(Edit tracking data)
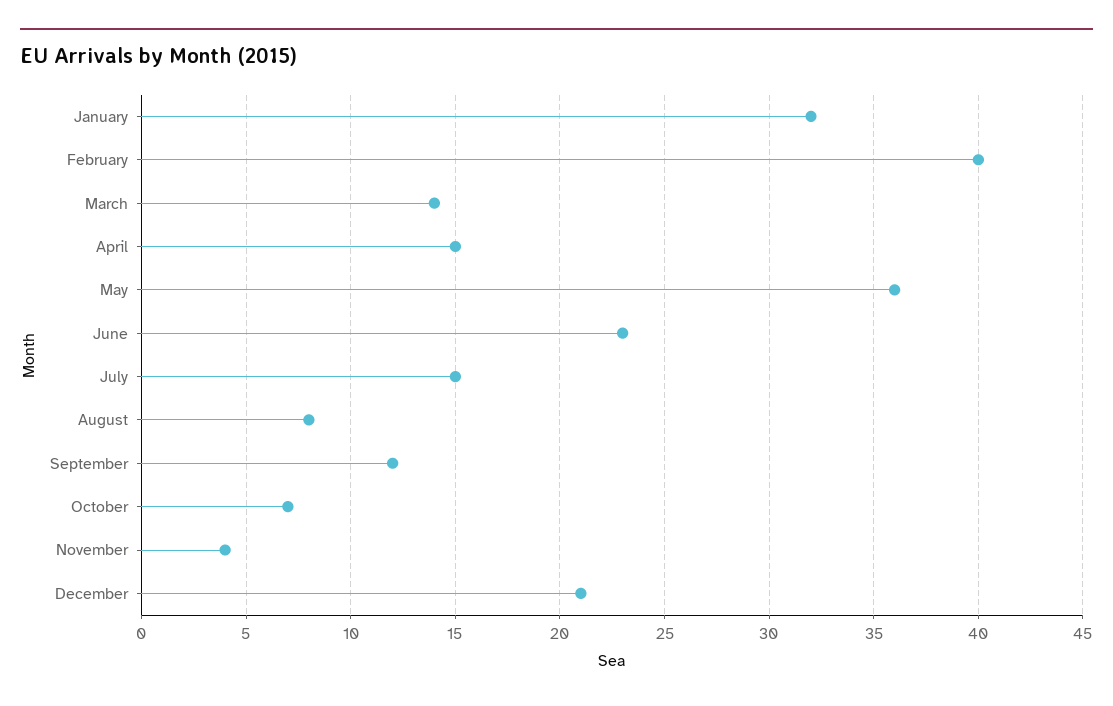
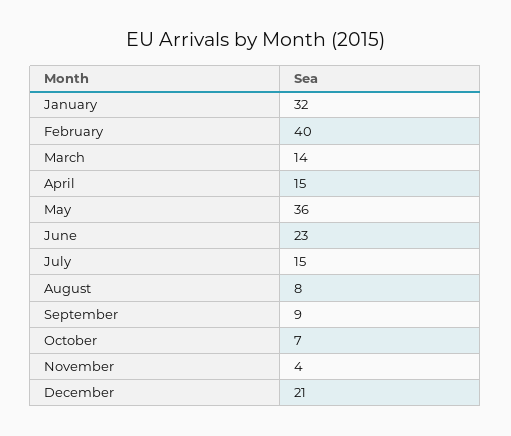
  {
    "January": 32,
    "February": 40,
    "March": 14,
    "April": 15,
    "May": 36,
    "June": 23,
    "July": 15,
    "August": 8,
-   "September": 12,
+   "September": 9,
    "October": 7,
    "November": 4,
    "December": 21
  }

_TASK REQUIREMENTS_
What you print must match the entries exactly, except that no pictures appear.

_COMPLETED TASK_
  {
    "January": 32,
    "February": 40,
    "March": 14,
    "April": 15,
    "May": 36,
    "June": 23,
    "July": 15,
    "August": 8,
-   "September": 12,
+   "September": 9,
    "October": 7,
    "November": 4,
    "December": 21
  }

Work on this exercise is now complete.